BinSub introduces a novel binary type inference algorithm predicated on the principles of algebraic subtyping, as presented in recent advances in type inference for ML-like languages. The central challenge addressed by the paper is the efficient recovery of high-level type information from binaries, which historically has been an expensive and complex process due to the lack of explicit type information within machine code.

Core Contributions and Methodology

The primary contributions of BinSub are its ability to maintain precision akin to previous work while significantly improving runtime performance. The key insights and approach are enumerated as follows:

Algebraic Subtyping Framework: BinSub leverages the algebraic subtyping framework to provide expressive and efficient binary type inference. By recognizing the alignment between algebraic subtyping capabilities and the type system requirements for binary analysis, the algorithm simplifies the traditionally complex and computationally expensive task of type inference in binaries.
Optimized Type System: The type system in BinSub is equipped with essential features such as subtyping, contravariance of pointer stores, recursive types, and polymorphism. By refactoring Retypd's system within algebraic subtyping, BinSub avoids the inefficiencies and complexities of earlier approaches. Notably, the algorithm achieves a 63x improvement in average runtime over Retypd while maintaining similar precision.
Formalization and Validation: The paper formalizes BinSub's type system and demonstrates its expressiveness and correctness through a translation of Retypd constraints. This translation ensures that any subtyping judgements derived in Retypd can be equivalently represented and derived in BinSub.
Empirical Evaluation: BinSub's implementation was evaluated against Retypd using Angr on the ALLSTAR reverse engineering dataset. The comparison shows considerable performance enhancement without sacrificing precision, substantiating BinSub as a practical and scalable solution for binary type inference.

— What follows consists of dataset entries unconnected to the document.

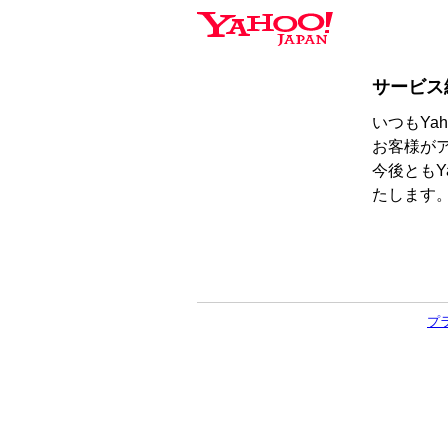
サービス
いつもYa
お客様が
今後ともY
たします
プ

Implementation and Evaluation

Implementation

BinSub's implementation within the Angr framework involved several steps:

Constraint Generation: Constraints are generated from the intermediate representation (IR) of binary functions.
Bi-unification and Coalescing: The algorithm performs bi-unification and type coalescing, resulting in unconstrained types by substituting lower and upper bounds accordingly.
Type Simplification: Using automata-based minimization techniques inspired by MLSub, BinSub simplifies types effectively.
Type Lowering: The final step involves lowering BinSub types to C types, where recursive types and pointers are handled using specific heuristics to generate succinct and accurate type representations.

Empirical Results

The empirical evaluation of BinSub was conducted on a dataset of 1568 functions sampled from the ALLSTAR dataset. The notable findings include:

Type Inference Precision: Both BinSub and Typehoon achieved comparable type distances to the ground truth, reinforcing that BinSub does not compromise on accuracy.
Runtime Performance: BinSub demonstrated a substantial 63x reduction in runtime compared to Typehoon, underscoring its efficiency.

Implications and Future Work

BinSub represents a significant advancement in making binary type inference both efficient and precise. The reduction of binary type inference to algebraic subtyping paves the way for future integration of high-level advances in type inference directly into binary analysis.

Potential future work includes:

Enhanced Type Simplification: Further refinement of the type simplification rules could lead to even more optimized C type representations.
Improved Type Lowering Heuristics: Integrating precise rules to differentiate pointers from integers during lowering could enhance precision.

In conclusion, BinSub offers a compelling solution to the longstanding problem of efficient and precise type inference in binary code, thereby bridging the gap between traditional high-level type inference methods and the demands of binary analysis.